What do you dislike?
I'd love to see a bit more in terms of alert aggregation, possibly a machine learning algorithm which identifies and groups together related alerts. Also, while their new Reports are awesome, there are still a few more report features we'd like to have -- especially surrounding Incidents.
Recommendations to others considering the product
OpsGenie is relatively new to the alerting world (compared to existing competitors), but they seem to be doing a lot of things right! We evaluated about a dozen other services before settling on OpsGenie. They were the best in terms of features AND price. Make sure you consider all of your alerting sources and see which service supports all of them.

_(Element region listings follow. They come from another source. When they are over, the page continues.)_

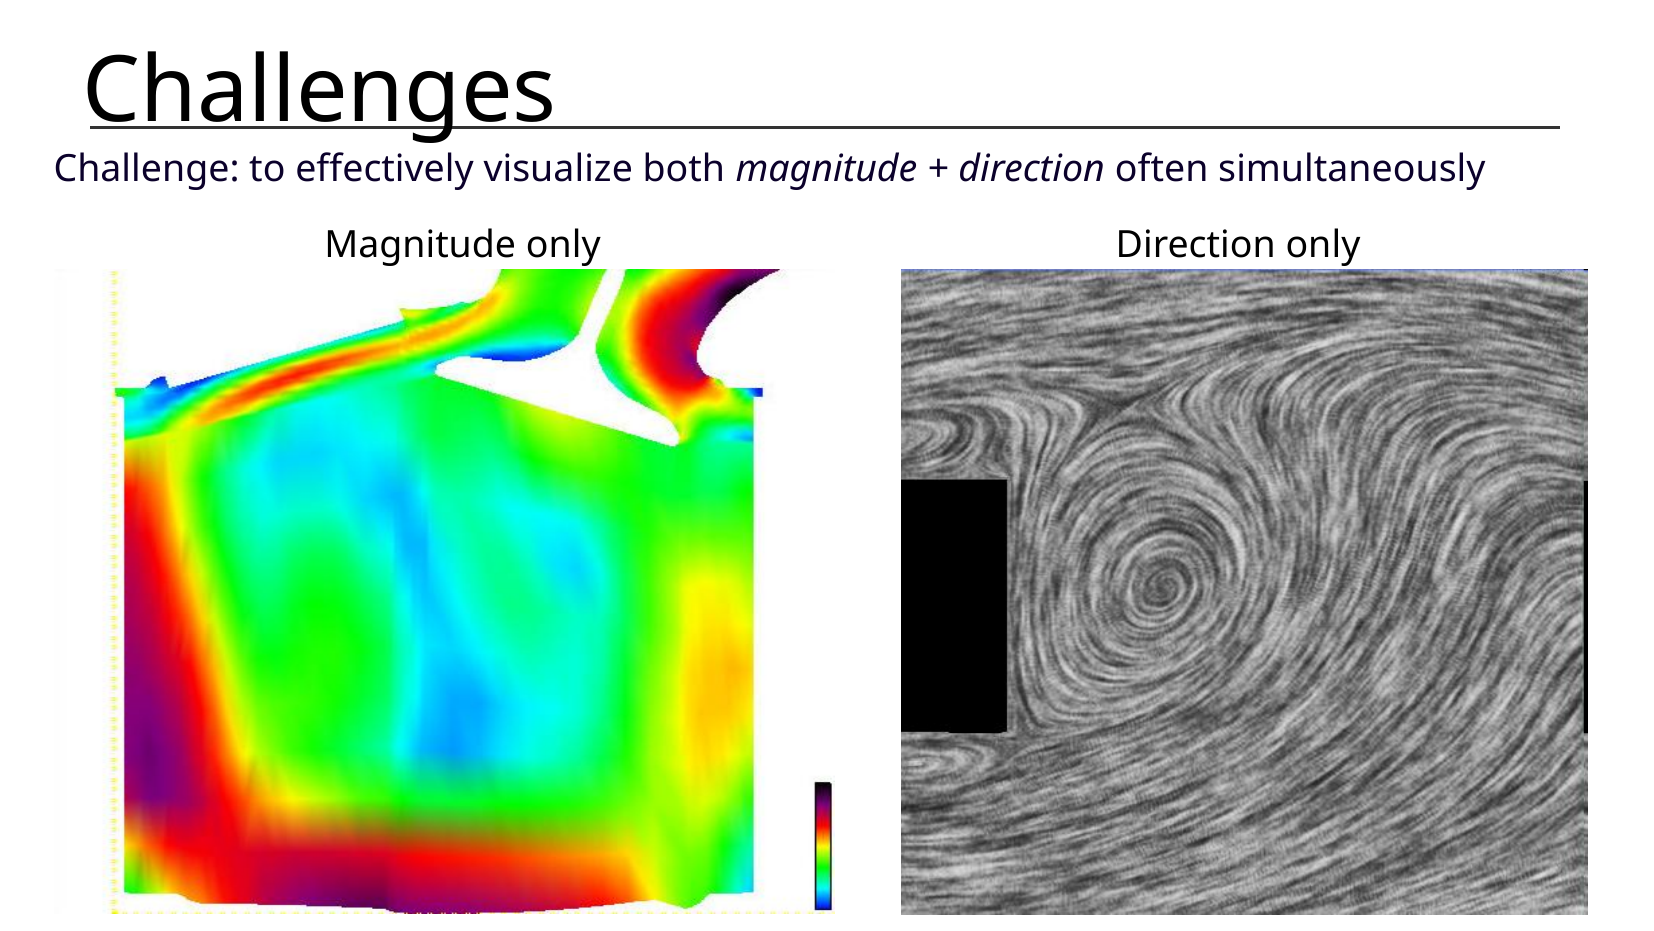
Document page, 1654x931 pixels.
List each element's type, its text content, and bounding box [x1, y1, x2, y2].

text_box Direction only [1100, 210, 1391, 272]
text_box Magnitude only [309, 210, 633, 272]
title Challenges [82, 32, 1571, 134]
text_box Challenge: to effectively visualize both magnitude + direction often simultaneously [38, 134, 1636, 211]
picture [54, 269, 835, 914]
picture [901, 269, 1588, 916]
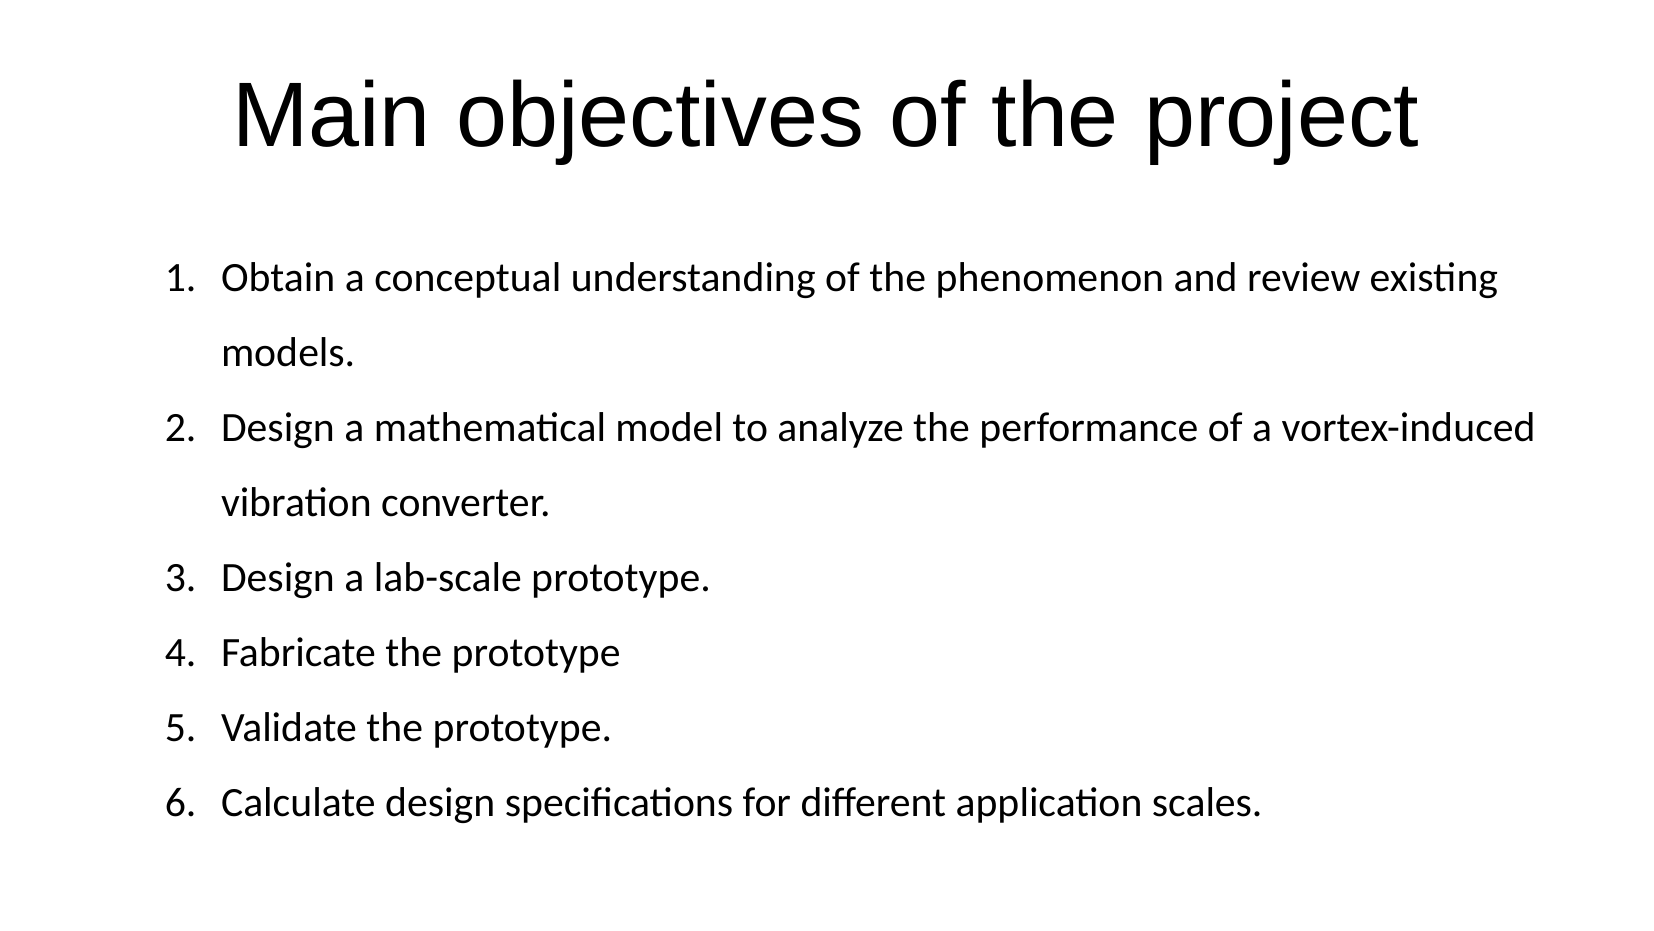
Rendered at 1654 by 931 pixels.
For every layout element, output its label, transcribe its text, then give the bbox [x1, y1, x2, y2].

title Main objectives of the project [82, 37, 1571, 193]
text_box Obtain a conceptual understanding of the phenomenon and review existing models. Design a mathematical model to analyze the performance of a vortex-induced vibration converter. Design a lab-scale prototype. Fabricate the prototype Validate the prototype. Calculate design specifications for different application scales. [150, 217, 1576, 833]
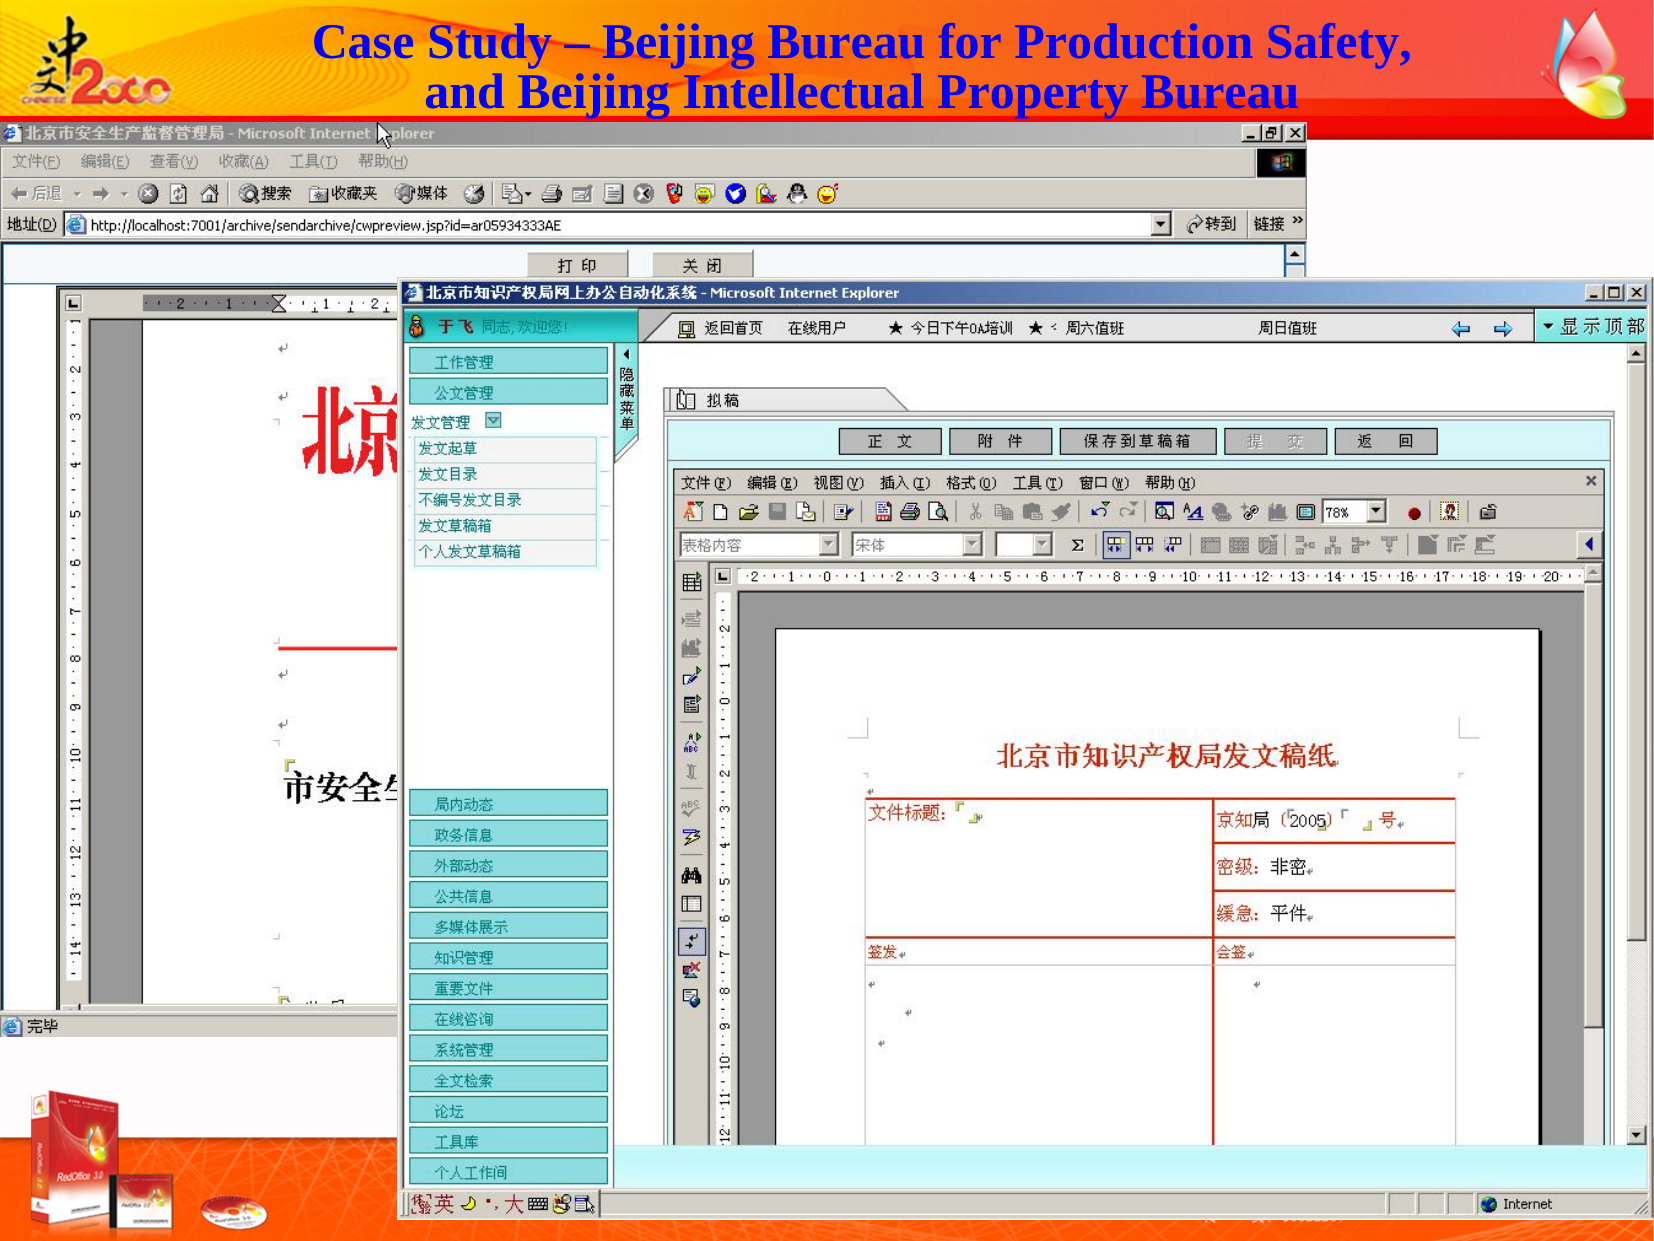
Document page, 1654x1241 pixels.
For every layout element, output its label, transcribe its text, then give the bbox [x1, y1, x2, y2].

For us, only OpsGenie fully supported every alert source we had.
What business problems are you solving with the product? What benefits have you realized?
We are using OpsGenie for several reasons:
1. We can collect all alerts in one central location. Before, we were sending a lot of alerts to Slack, but some would also go to email. If we were trying to search through past alerts, it wasn't easy to know where to look. Now we just search in OpsGenie.
2. With all our alerts going to OpsGenie, we can now run reports and see a lot of useful metrics about our alerts.
3. We got a lot of noisy alerts. OpsGenie gives us ways to reduce the noise. In practice, we've seen up to 90% noise reduction with a few simple policies in place.
4. We needed a way to log Incidents and capture the information about them such as resolution time, how the Incident was resolved, etc. We can now do that with OpsGenie Incidents.